Under the hood, a transaction in XTDB is an (ACID) request that gets processed serially and asynchronously, i.e. if you wait a few milliseconds for the processing of a newly submitted transaction to finish, you can generally then read the data from that transaction in your next query (a.k.a. "read your writes"). However XTDB drivers will, by default, implicitly wait for any recently submitted transactions to be processed before subsequent queries are executed. To achieve this, all transactions are uniquely identified with an _id maps to a concrete 'offset' in the underlying durable log (e.g. a Kafka offset).

Temporal columns

In addition to _id, which is the only mandatory column, 2 pairs of system-maintained temporal columns exist which track system time and valid time periods respectively:

SQL Column Name XTDB Type

_system_from

TIMESTAMP WITH TIMEZONE

_system_to

TIMESTAMP WITH TIMEZONE

_valid_from

TIMESTAMP WITH TIMEZONE

_valid_to

TIMESTAMP WITH TIMEZONE

As implied by the nature of these columns, no rows written into XTDB are ever mutated directly, and only new rows can be inserted. The only exceptions to this principle are:

  1. the existence of the ERASE operation, which can permanently delete entire rows for explicit data retention policies, and,

  2. the need to 'close' the _system_to period for the now-superseded row

How temporal columns are maintained

XTDB tracks both the system time when data is inserted (or UPDATE-d) into the database, and also the valid time periods that define exactly when a given row/record/document is considered valid/effective in your application. This combination of system and valid time dimensions is called "bitemporality" and in XTDB all data is bitemporal without having to think about storing or updating additional columns.

The system time columns are useful for audit purposes for providing a stable, immutable 'basis' for running repeatable queries (i.e. queries that return the same answer today as they did last week). These columns cannot be modified.
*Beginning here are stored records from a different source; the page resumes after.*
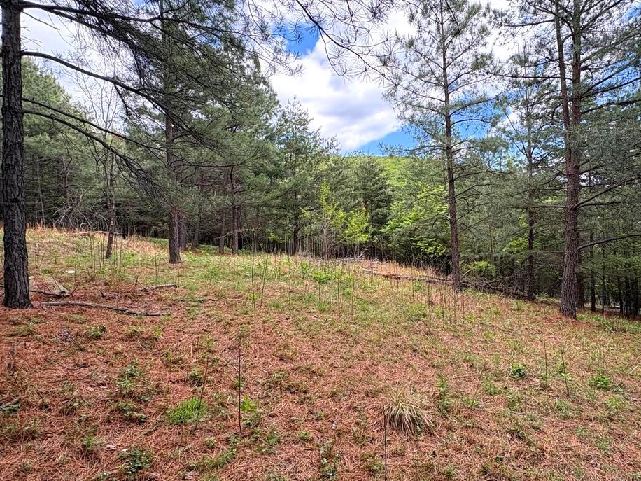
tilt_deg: -2.4
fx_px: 407
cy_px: 248
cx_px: 404
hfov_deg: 75.0
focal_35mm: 22
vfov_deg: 61.1
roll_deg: +4.8
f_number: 2.2
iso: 64
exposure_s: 1/392
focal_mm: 2.22
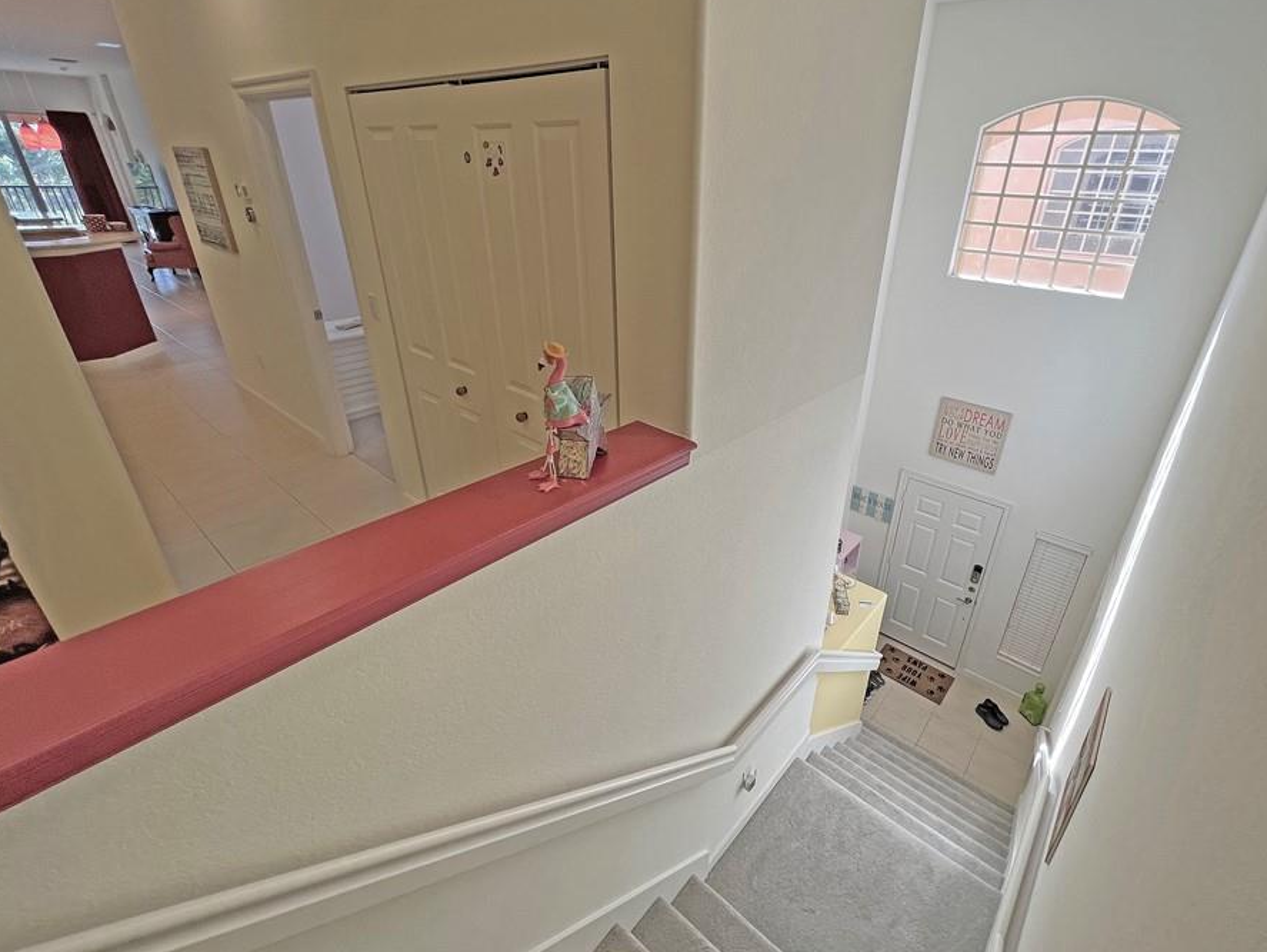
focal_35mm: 15
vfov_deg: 81.8
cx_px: 700
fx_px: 549
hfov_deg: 97.8
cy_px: 460
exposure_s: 1/122
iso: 50
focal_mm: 1.57
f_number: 1.8
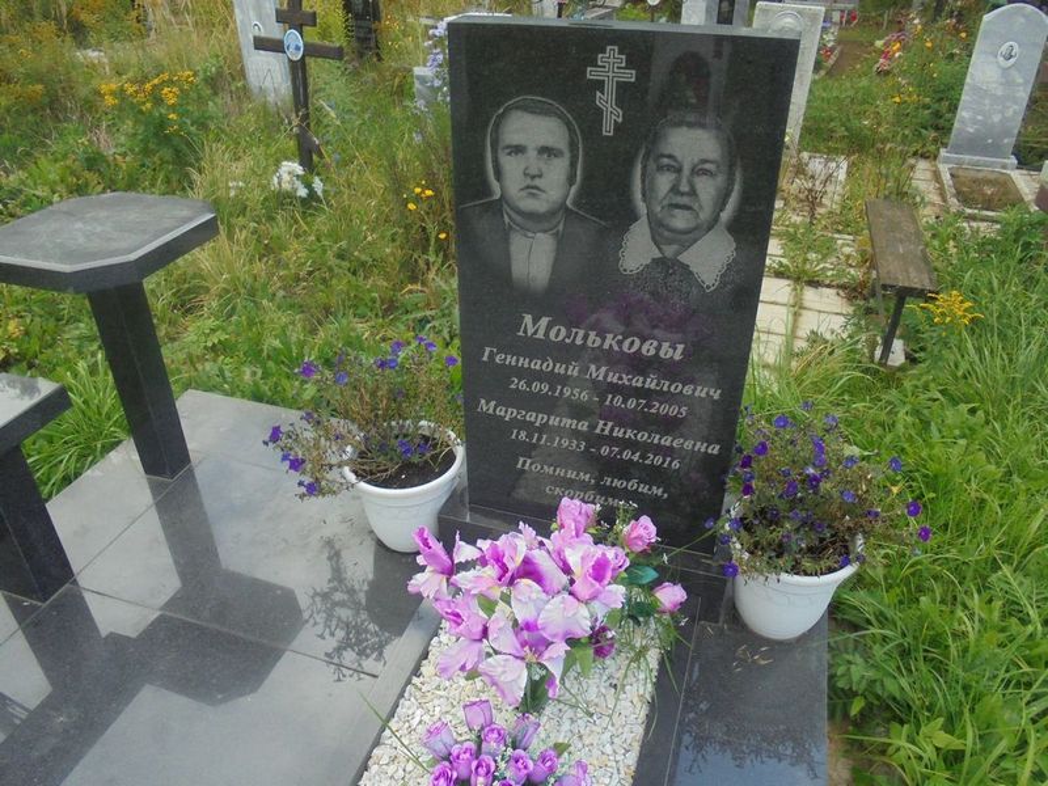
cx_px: 524
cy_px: 393
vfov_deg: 53.1
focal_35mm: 26
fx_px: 787
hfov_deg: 67.3
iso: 400
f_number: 3.5
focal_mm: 4.6
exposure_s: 1/250
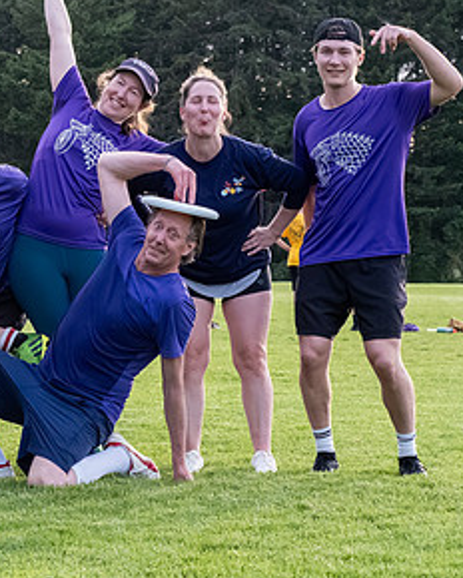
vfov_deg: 11.0
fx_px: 3015
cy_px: 254
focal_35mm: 176
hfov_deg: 8.7
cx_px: -54
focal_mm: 45
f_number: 5.6
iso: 4000
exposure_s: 1/1000
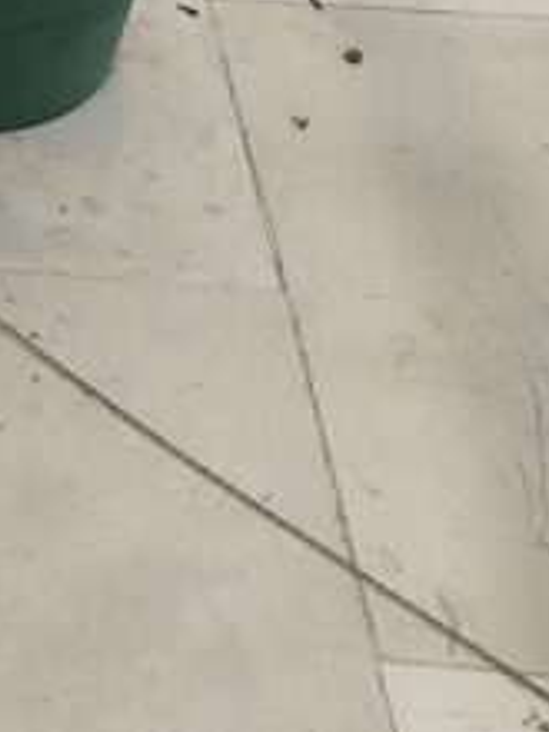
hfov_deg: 10.9
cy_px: -655
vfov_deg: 14.1
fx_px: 2559
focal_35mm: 121
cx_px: -649
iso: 100
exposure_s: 1/634
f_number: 1.79
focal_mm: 4.74
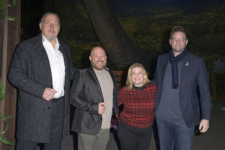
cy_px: 75
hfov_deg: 41.1
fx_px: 300
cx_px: 112
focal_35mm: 48
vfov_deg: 28.0
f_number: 6.3
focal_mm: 48
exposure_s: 1/250
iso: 1250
The timestamp used is governed by XTDB’s single-writer Write-Ahead Log component which is used for serial transaction processing.

The valid time columns can be updated and modified at will, but only for new versions of a given record (i.e. a new row sharing the same _id in the same table). By default valid time will be derived from the system time of the transaction that causes the modification to the database.

Valid time is useful for scenarios where it is crucial to be able offer time-travel queries whilst supporting out of order arrival of information, and including corrections to past data while maintaining a general sense of immutability.

Queries are assumed to query 'now' unless otherwise specified and timestamps are recorded automatically with intuitive values unless otherwise specified.

Non-valid historical data is filtered out during low-level processing at the heart of the internal design.

This allows developers to focus on their essential domain problems without also worrying about their accidental bitemporal problems.

XTDB’s approach to temporality is inspired by SQL:2011, but makes it ubiquitous, practical and transparent during day-to-day development.